Breakthroughs: A Celebration of RedLine at 15, was a collaboration between Museum of Contemporary Art Denver and RedLine Contemporary Art Center to celebrate RedLine’s fifteenth anniversary of artist residencies and fostering education and engagement between artists and communities to create positive social change. Breakthroughs: A Celebration of RedLine at 15 presented a juried group exhibition featuring the work of RedLine alumni artists, including past participants in RedLine’s Artist Resident and Resource Artist program. Curated by Miranda Lash, MCA Denver's Senior Curator and Leilani Lynch, MCA Denver’s Associate Curator.

The curatorial team invited me to present a new, expanded and site-specific iteration of one of the central works from my Eavesdroppings series of 2022. In response, I created Eavesdroppings (Exchange), a mixed media installation with multi-channel audio.

Eavesdroppings (Exchange) engages with contemporary issues of data privacy, surveillance, and the growing presence of artificial intelligence in everyday life. The work is rooted in the act of eavesdropping, or covertly listening to private conversation, which has been intentionally mobilized by governments and corporations to surveil private citizens for national intelligence and marketing purposes. Increasingly, the material harvested from eavesdropped conversations are used to train and improve AI technology.

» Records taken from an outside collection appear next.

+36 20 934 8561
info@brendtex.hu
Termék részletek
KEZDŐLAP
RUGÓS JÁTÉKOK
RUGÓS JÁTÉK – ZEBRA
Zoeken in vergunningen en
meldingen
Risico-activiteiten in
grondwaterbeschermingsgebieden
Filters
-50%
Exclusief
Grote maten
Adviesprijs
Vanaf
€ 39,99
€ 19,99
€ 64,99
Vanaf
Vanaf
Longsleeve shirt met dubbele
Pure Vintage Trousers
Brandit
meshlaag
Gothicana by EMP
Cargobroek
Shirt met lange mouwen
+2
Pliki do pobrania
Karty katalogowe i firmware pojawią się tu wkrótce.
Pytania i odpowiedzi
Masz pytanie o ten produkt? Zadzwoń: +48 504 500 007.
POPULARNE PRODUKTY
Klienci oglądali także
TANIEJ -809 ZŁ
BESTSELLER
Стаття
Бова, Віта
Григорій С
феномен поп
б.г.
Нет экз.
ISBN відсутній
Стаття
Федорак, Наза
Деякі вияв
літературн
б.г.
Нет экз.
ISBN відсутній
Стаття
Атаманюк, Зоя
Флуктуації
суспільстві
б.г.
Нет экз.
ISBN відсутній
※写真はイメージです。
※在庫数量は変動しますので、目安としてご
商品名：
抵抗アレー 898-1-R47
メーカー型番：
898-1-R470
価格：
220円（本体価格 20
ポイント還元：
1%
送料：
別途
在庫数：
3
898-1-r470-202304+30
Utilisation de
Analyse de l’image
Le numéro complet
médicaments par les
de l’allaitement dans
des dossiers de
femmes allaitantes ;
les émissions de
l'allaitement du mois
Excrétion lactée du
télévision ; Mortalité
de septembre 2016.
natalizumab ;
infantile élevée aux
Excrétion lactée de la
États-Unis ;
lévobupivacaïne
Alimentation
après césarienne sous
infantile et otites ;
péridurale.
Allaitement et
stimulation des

With Eavesdroppings (Exchange), Ben Coleman suggests a low-tech “solution” to avoid data extraction through the form of a tin can telephone. Coleman’s work inverts the role of listener and speaker, allowing visitors to eavesdrop on the AI voices. He shares, “The voices you hear are AI voices. They recite a script which combines datasets of conversation, marketing copy, online reviews for anti-surveillance devices, and excerpts from the script used to formulate the AI speech of Apple’s digital personal assistant, Siri: hours and hours of nonsense words and phrases recorded and broken up, to be reassembled into any word or phrase when needed”.